With the expression of one greatly wronged, Grace rose to his feet, scattering a fine spray of crumbs negligently on the desk as he did so, jammed his hat as low over his brow as it would go and took his leave, taking care to slam the door smartly behind him as he went. In truth he was not unduly displeased by the turn that events had taken, having grasped the opportunity to read the letter before it passed into his
master’s hands, and also to have spoken several words to Pearce when that gentleman first presented himself in Carter Lane. Armed with this information, and with certain other hints that Mr. Pardew had let fall, deliberately or otherwise, over the past month, he had a fair idea of what his master was about, and the advantages that might accrue to himself from this knowledge. “He is a sly one and no mistake,” he said admiringly to himself as he lumbered out into the street, “and yet I’ll be even with him too.”
Left on his own in the office, Mr. Pardew got up immediately from his desk and performed several rapid actions. First he took a small notebook from out of a drawer and laid it open before him.

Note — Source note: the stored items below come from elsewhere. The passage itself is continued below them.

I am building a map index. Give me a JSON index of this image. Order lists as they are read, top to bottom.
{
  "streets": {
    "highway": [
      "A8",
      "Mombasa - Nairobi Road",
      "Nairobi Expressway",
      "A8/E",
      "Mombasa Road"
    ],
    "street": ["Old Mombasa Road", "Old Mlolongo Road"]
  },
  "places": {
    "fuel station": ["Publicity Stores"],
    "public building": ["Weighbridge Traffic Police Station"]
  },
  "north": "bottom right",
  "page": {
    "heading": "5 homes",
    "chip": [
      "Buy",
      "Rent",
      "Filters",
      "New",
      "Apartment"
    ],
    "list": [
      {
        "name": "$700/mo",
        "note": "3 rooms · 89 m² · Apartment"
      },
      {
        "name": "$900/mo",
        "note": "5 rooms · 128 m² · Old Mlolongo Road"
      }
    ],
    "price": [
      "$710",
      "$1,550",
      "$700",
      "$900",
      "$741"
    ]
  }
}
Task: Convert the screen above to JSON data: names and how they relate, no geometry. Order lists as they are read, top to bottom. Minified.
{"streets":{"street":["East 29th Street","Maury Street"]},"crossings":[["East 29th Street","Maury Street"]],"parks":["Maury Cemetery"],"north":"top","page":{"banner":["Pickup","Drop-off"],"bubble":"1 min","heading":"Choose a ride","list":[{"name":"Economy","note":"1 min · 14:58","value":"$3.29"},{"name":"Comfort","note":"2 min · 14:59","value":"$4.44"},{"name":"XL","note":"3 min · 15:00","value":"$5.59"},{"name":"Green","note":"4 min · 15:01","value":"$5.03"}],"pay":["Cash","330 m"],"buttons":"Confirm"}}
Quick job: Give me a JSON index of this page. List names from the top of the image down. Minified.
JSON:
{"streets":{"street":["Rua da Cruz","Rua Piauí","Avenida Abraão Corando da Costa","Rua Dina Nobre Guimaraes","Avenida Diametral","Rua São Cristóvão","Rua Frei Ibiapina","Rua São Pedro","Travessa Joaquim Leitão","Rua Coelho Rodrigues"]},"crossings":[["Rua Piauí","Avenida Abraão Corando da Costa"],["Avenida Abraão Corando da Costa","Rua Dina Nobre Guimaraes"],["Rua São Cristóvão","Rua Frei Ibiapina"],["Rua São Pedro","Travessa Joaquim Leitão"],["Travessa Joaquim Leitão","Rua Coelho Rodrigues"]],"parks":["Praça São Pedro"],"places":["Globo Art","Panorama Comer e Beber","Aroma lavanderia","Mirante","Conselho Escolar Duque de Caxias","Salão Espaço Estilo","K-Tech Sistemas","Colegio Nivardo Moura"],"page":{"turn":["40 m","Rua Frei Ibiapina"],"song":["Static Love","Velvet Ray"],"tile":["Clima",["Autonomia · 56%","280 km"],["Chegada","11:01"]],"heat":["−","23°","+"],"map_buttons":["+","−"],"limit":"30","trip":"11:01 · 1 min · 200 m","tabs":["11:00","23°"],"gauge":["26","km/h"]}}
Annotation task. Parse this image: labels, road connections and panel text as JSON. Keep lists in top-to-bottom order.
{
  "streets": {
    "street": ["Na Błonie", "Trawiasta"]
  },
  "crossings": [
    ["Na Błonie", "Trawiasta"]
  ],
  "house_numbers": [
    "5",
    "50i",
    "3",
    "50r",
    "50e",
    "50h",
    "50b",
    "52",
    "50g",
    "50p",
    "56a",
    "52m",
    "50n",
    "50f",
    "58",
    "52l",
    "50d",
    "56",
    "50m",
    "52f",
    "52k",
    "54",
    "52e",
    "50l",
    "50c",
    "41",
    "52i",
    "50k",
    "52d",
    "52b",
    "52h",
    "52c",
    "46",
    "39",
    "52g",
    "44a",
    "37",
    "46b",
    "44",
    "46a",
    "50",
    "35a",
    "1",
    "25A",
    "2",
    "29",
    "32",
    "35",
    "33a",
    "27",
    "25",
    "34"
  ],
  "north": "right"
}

Then he inspected the contents of a metal cash box that sat upon his clerk’s desk, replaced the lid but did not lock it. Finally, he took Grace’s chair and, lifting it easily in one hand, placed it in the centre of the room. This done, he returned to his own chair just as Pearce, following the instructions given to him by Grace, came through the street door.
Mr. Pardew laid his hands out squarely on the desk before him, stuck his chin up at an angle and gave his visitor a glance. On close inspection, he seemed even more haphazardly attired than he had appeared in the street. The cotton handkerchief looped round his neck was stiff with grease, and his hands, half protruding from his trowser pockets, were extremely dirty. Seeing Mr. Pardew, he raised his eyebrows slightly in a gesture that spoke of an intelligence greater than that suggested by his outward demeanour and accepted the proffered chair. He smelled very strongly, Mr. Pardew now noticed, of beer and tobacco smoke.
“It’s a Friday afternoon,” Mr. Pardew said, without preamble. “Why ain’t you at work?”
“Sick,” Pearce rejoined, hoisting one leg over the other so that Mr. Pardew could take better notice of a pair of exceedingly patched and battered boots. “Left word at the orfice. Expected back Monday.”
“You’d better take care, else you’ll be out of a situation,” Mr. Pardew told him with a familiarity that suggested he had perhaps met Mr. Pearce once before and perhaps even enjoyed with him a previous conversation of this nature. “Now, you’ll oblige me by telling me where this letter came from.”
Pearce opened one of his eyes, having for some reason closed both of them during Mr. Pardew’s earlier remarks. “Fellow named Tester as is assistant to the superintendent.”
“A young man?”
“Four- or five-and-twenty. I daresay you’d call that young.”
“I daresay indeed.” It may be seen from these remarks that Mr. Pardew was not altogether certain of the man who sat before him. The problem was that he disdained to attempt any intimacy with him and yet he fancied that scant progress could be made until at least some kind of intimacy had been established. Accordingly, he went off on a different track.